Feel like a depression yet?
Though the current bear market is half over in terms of price (three weeks ago we hit -57% and you can’t lose more than 100%), we are still early in the game as far as the economy goes. Official (read: bullshit) unemployment is still just a tad over 8%, and while the old measure (U-6) is reading 14%, we are headed for 25% in a hurry. Baring a catalyzing event, Obama’s approval rating has nowhere to go but down — in terms of historical context his term is positioned like that of Hoover, not FDR, who took office after the market had bottomed and already doubled.

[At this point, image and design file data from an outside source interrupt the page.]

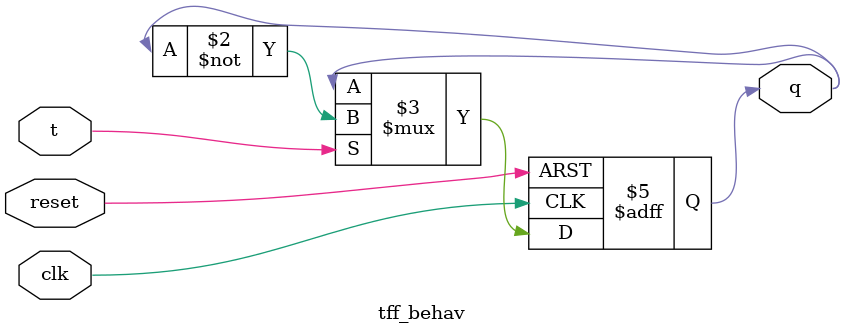
<source format=v>
`include "dff_asycr.v"
module tff (
    input clk,
    input reset,
    input t,
    output q
);
    wire d;
    xor x1(d,q,t);
    dff_async_reset a1(clk, reset, d,q);

endmodule

module tff_behav (
    input clk, input reset, input t, output reg q
);
    always @(posedge clk or posedge reset) begin
        if (reset) q<=1'b0;
        else if (t) q<= ~q;
    end
endmodule
</source>
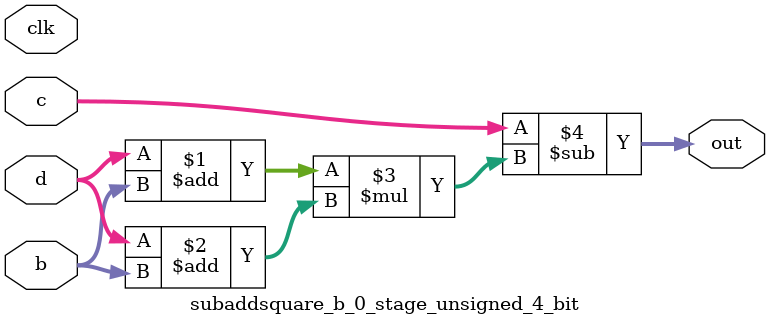
<source format=sv>
(* use_dsp = "yes" *) module subaddsquare_b_0_stage_unsigned_4_bit(
	input  [3:0] b,
	input  [3:0] c,
	input  [3:0] d,
	output [3:0] out,
	input clk);

	assign out = c - ((d + b) * (d + b));
endmodule

</source>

This all spells a continuing deterioration in mood, possibly even at an accelerated pace, but because the market is not efficient and couldn’t care less about the economic fundamentals, an aggressively bearish trading stance is still only warranted when the market is highly overbought in multiple time-frames. Right now, we are only mildly overbought on a week-by-week scale (on Friday we were very overbought on this scale), while of course oversold on a daily scale and still somewhat oversold to neutral on a monthly scale (picture a 1-year chart). It is the 3-10 year chart that makes me nervous about being too quick to load up on shorts again. All things being equal, does this look like a good spot to go short?

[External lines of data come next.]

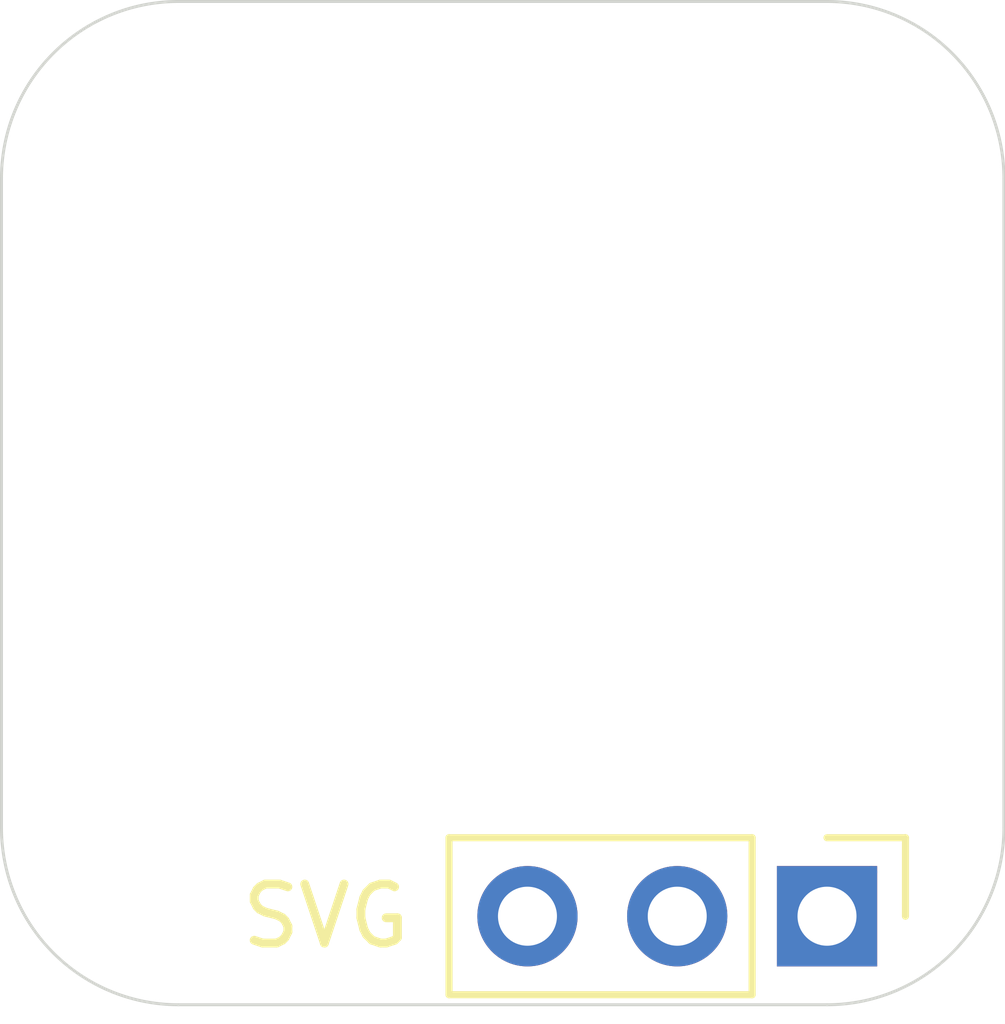
<source format=kicad_pcb>
(kicad_pcb
	(version 20240108)
	(generator "pcbnew")
	(generator_version "8.0")
	(general
		(thickness 1.6)
		(legacy_teardrops no)
	)
	(paper "A4")
	(layers
		(0 "F.Cu" signal)
		(31 "B.Cu" signal)
		(34 "B.Paste" user)
		(35 "F.Paste" user)
		(36 "B.SilkS" user "B.Silkscreen")
		(37 "F.SilkS" user "F.Silkscreen")
		(38 "B.Mask" user)
		(39 "F.Mask" user)
		(44 "Edge.Cuts" user)
		(45 "Margin" user)
		(46 "B.CrtYd" user "B.Courtyard")
		(47 "F.CrtYd" user "F.Courtyard")
	)
	(setup
		(stackup
			(layer "F.SilkS"
				(type "Top Silk Screen")
			)
			(layer "F.Paste"
				(type "Top Solder Paste")
			)
			(layer "F.Mask"
				(type "Top Solder Mask")
				(thickness 0.01)
			)
			(layer "F.Cu"
				(type "copper")
				(thickness 0.035)
			)
			(layer "dielectric 1"
				(type "core")
				(thickness 1.51)
				(material "FR4")
				(epsilon_r 4.5)
				(loss_tangent 0.02)
			)
			(layer "B.Cu"
				(type "copper")
				(thickness 0.035)
			)
			(layer "B.Mask"
				(type "Bottom Solder Mask")
				(thickness 0.01)
			)
			(layer "B.Paste"
				(type "Bottom Solder Paste")
			)
			(layer "B.SilkS"
				(type "Bottom Silk Screen")
			)
			(copper_finish "None")
			(dielectric_constraints no)
		)
		(pad_to_mask_clearance 0)
		(allow_soldermask_bridges_in_footprints no)
		(pcbplotparams
			(layerselection 0x00010fc_ffffffff)
			(plot_on_all_layers_selection 0x0000000_00000000)
			(disableapertmacros no)
			(usegerberextensions no)
			(usegerberattributes yes)
			(usegerberadvancedattributes yes)
			(creategerberjobfile yes)
			(dashed_line_dash_ratio 12.000000)
			(dashed_line_gap_ratio 3.000000)
			(svgprecision 4)
			(plotframeref no)
			(viasonmask no)
			(mode 1)
			(useauxorigin no)
			(hpglpennumber 1)
			(hpglpenspeed 20)
			(hpglpendiameter 15.000000)
			(pdf_front_fp_property_popups yes)
			(pdf_back_fp_property_popups yes)
			(dxfpolygonmode yes)
			(dxfimperialunits yes)
			(dxfusepcbnewfont yes)
			(psnegative no)
			(psa4output no)
			(plotreference yes)
			(plotvalue no)
			(plotfptext yes)
			(plotinvisibletext no)
			(sketchpadsonfab no)
			(subtractmaskfromsilk no)
			(outputformat 1)
			(mirror no)
			(drillshape 0)
			(scaleselection 1)
			(outputdirectory "./gerber")
		)
	)
	(net 0 "")
	(net 1 "/SIGNAL")
	(net 2 "unconnected-(J1-Pin_2-Pad2)")
	(net 3 "/GND")
	(footprint "Connector_PinHeader_2.54mm:PinHeader_1x03_P2.54mm_Vertical" (layer "F.Cu") (at 111.5 62.5 -90))
	(gr_line
		(start 100.5 64)
		(end 111.5 64)
		(locked yes)
		(stroke
			(width 0.05)
			(type default)
		)
		(layer "Edge.Cuts")
		(uuid "3c61bd17-f996-42e2-9604-1cfd53c3625d")
	)
	(gr_line
		(start 97.5 50)
		(end 97.5 61)
		(locked yes)
		(stroke
			(width 0.05)
			(type default)
		)
		(layer "Edge.Cuts")
		(uuid "40f78398-ba83-4da8-9231-b8e67e61b5a4")
	)
	(gr_line
		(start 114.5 50)
		(end 114.5 61)
		(locked yes)
		(stroke
			(width 0.05)
			(type default)
		)
		(layer "Edge.Cuts")
		(uuid "6a66d50c-0910-4532-9acb-1999cf7a3f98")
	)
	(gr_arc
		(start 97.5 50)
		(mid 98.37868 47.87868)
		(end 100.5 47)
		(locked yes)
		(stroke
			(width 0.05)
			(type default)
		)
		(layer "Edge.Cuts")
		(uuid "83f605fb-ca71-4c9e-8674-b876d3afc81b")
	)
	(gr_arc
		(start 111.5 47)
		(mid 113.62132 47.87868)
		(end 114.5 50)
		(locked yes)
		(stroke
			(width 0.05)
			(type default)
		)
		(layer "Edge.Cuts")
		(uuid "cd47f2cd-41ce-4563-b242-a5d4626e67b7")
	)
	(gr_line
		(start 100.5 47)
		(end 111.5 47)
		(locked yes)
		(stroke
			(width 0.05)
			(type default)
		)
		(layer "Edge.Cuts")
		(uuid "d6213106-e67c-47ee-88e6-b55344bb2649")
	)
	(gr_arc
		(start 114.5 61)
		(mid 113.62132 63.12132)
		(end 111.5 64)
		(locked yes)
		(stroke
			(width 0.05)
			(type default)
		)
		(layer "Edge.Cuts")
		(uuid "d98f9a76-5b14-4990-bf6d-701f6d778340")
	)
	(gr_arc
		(start 100.5 64)
		(mid 98.37868 63.12132)
		(end 97.5 61)
		(locked yes)
		(stroke
			(width 0.05)
			(type default)
		)
		(layer "Edge.Cuts")
		(uuid "dad8b3e6-79f3-45d8-bd49-b74dfc4abece")
	)
	(segment
		(start 112.25 61.75)
		(end 111.5 62.5)
		(width 0.2)
		(layer "B.Cu")
		(net 3)
		(uuid "fa3e87e1-8887-4ea9-879d-50036a58fe27")
	)
)

</source>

3-year view here from bigcharts.com:
To deal with this situation I have lately been slowly accumulating December 2011 OTM puts on the S&P, scaling up purchases as the market rises. These positions are for keeps. I do not intend to part with them until the market has fallen well below 600 if not 500 (32 months should be more than enough time for that to happen, no matter how things girate in the interim). For trading the twists and turns along the way, December 2010 and even 2009 puts do very nicely. They are highly liquid and responsive to the market’s daily moves.
I am still bearish on the precious metals from a trading standpoint, and exercise this opinion mainly through the silver futures market and various equity puts (that said, if you don’t already have a nice pile of physical gold, get some and you’ll sleep better). Here and there investors are still losing their minds over certain stocks (ahem, Best Buy), and I always stand ready to short such silliness.
S&P earnings: Analysts still have their heads in the clouds and the I-banks are still getting away with talking about “expected operating earnings.” NET NET NET trailing report earnings are all that matters, and those will fall under $20 and stay there for many months before they start to grow again. Put a PE of 8 on that Jackson for your stock market bottom.
US bonds: bearish but not shorting
US dollar: bullish
Euro and Swiss Franc: bearish
Oil: neutral but prepared to start shorting at 60
Base metals: neutral to bearish (will short again if higher)
Grains: still waiting to buy
US real estate: wait until 2012 and figure on a cash market, but maybe buy in late 2010 if you can still get a low fixed rate loan.
NYC real estate: wait a year longer than the rest of the US — amazingly, denial still runs deeper there.
Guns ‘n ammo: good to own, but worthless if you don’t learn how to use them intelligently.
Obama: To appease and distract the masses, will he be crucified like Nixon?